In many cancers, phenotypic and functional heterogeneity can be mapped to distinct differentiation states, suggesting that cellular hierarchies established during tumor growth may affect the long-term proliferative potential of cancer cells. To shed light on the mechanisms responsible for the generation of these hierarchies, we searched for epigenetic mechanisms that determine which cancer cells can preserve unlimited proliferative potential, and thus the ability to drive long-term tumor growth, and which cells lose this ability through a differentiation process.

RESULTS

We found that, in several cancer types, individual tumors exhibit high heterogeneity of the major chromatin protein linker histone H1.0, showing strongly reduced H1.0 levels in cells characterized by long-term self-renewal ability and tumorigenic potential and higher levels in nontumorigenic cells. Combined analysis of pan-cancer patient data sets and experimental alteration of the H1F0 locus in tumor cells revealed that heterogeneous H1.0 expression patterns are partly due to differential methylation of an enhancer region that dynamically modulates H1.0 expression within tumors. Using a controlled system to model functional intratumor heterogeneity, we showed that maintenance of cell tumorigenic potential required silencing of H1.0 to avoid loss of unlimited proliferative capacity through differentiation. Mechanistically, absence of H1.0 led to destabilization of nucleosome-DNA interactions in AT-rich genomic regions and coordinated derepression of large sets of neighboring genes, resulting in activation of transcriptional programs that support cancer cell self-renewal. Gene expression changes induced by H1.0 loss were reversible, and epigenetic states restricting cell proliferative potential were reestablished upon H1.0 reexpression. In multiple cancer types, in agreement with the observed inhibition of cancer cell self-renewal by H1.0, patients expressing overall strongly reduced levels of H1.0 showed a significantly worse outcome than patients expressing higher H1.0 levels.

CONCLUSION

Intratumor heterogeneity has emerged as a general feature of cancer, but the molecular features underlying functionally diverse cellular phenotypes have been elusive.
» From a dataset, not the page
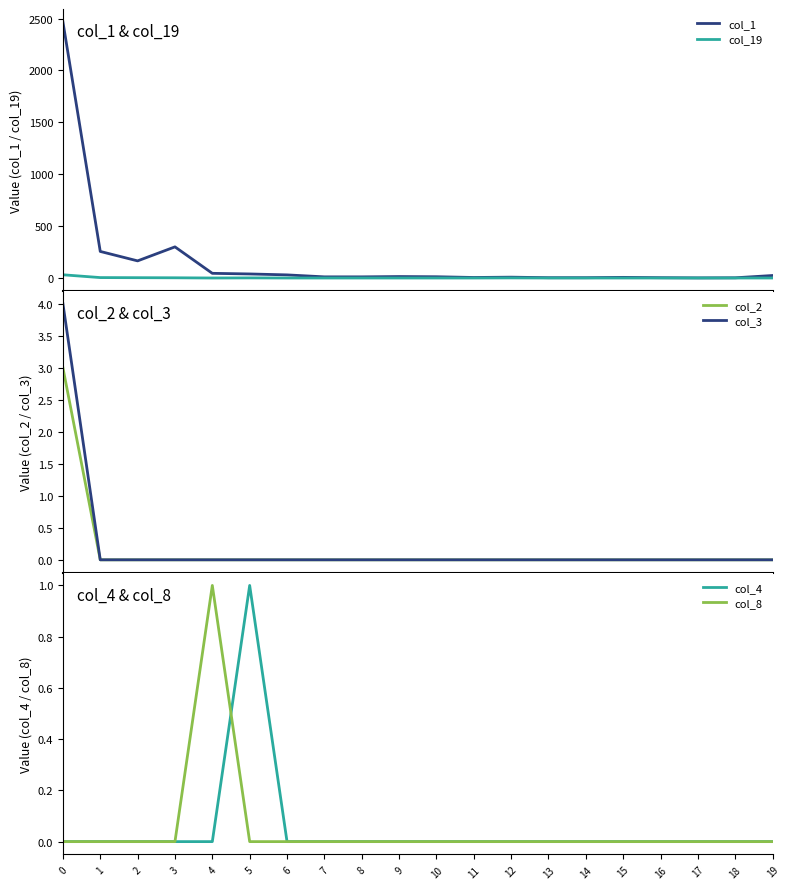

At 16, list the series in order from smallest to largest.

col_19, col_2, col_3, col_4, col_8, col_1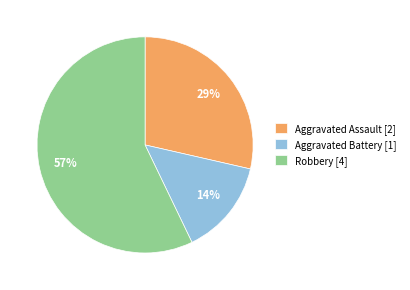

Is Aggravated Assault the majority of the pie?

No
Our results uncover epigenetic determinants of tumor-maintaining cells and identify an integral component of chromatin as an important regulator of cell differentiation states within tumors. We propose that only cells insensitive to extracellular differentiation cues, capable of permanently silencing H1.0, can act as self-renewing tumor-maintaining cells and that such a mechanism supports maintenance of several types of cancer. Our results suggest that intervention aimed at restoring high levels of H1.0 in all cancer cells may enhance the differentiation process that naturally occurs during tumor growth and may be beneficial for therapeutic purposes.

Figure

Abstract

Tumors comprise functionally diverse subpopulations of cells with distinct proliferative potential. Here, we show that dynamic epigenetic states defined by the linker histone H1.0 determine which cells within a tumor can sustain the long-term cancer growth. Numerous cancer types exhibit high inter- and intratumor heterogeneity of H1.0, with H1.0 levels correlating with tumor differentiation status, patient survival, and, at the single-cell level, cancer stem cell markers. Silencing of H1.0 promotes maintenance of self-renewing cells by inducing derepression of megabase-sized gene domains harboring downstream effectors of oncogenic pathways. Self-renewing epigenetic states are not stable, and reexpression of H1.0 in subsets of tumor cells establishes transcriptional programs that restrict cancer cells’ long-term proliferative potential and drive their differentiation. Our results uncover epigenetic determinants of tumor-maintaining cells.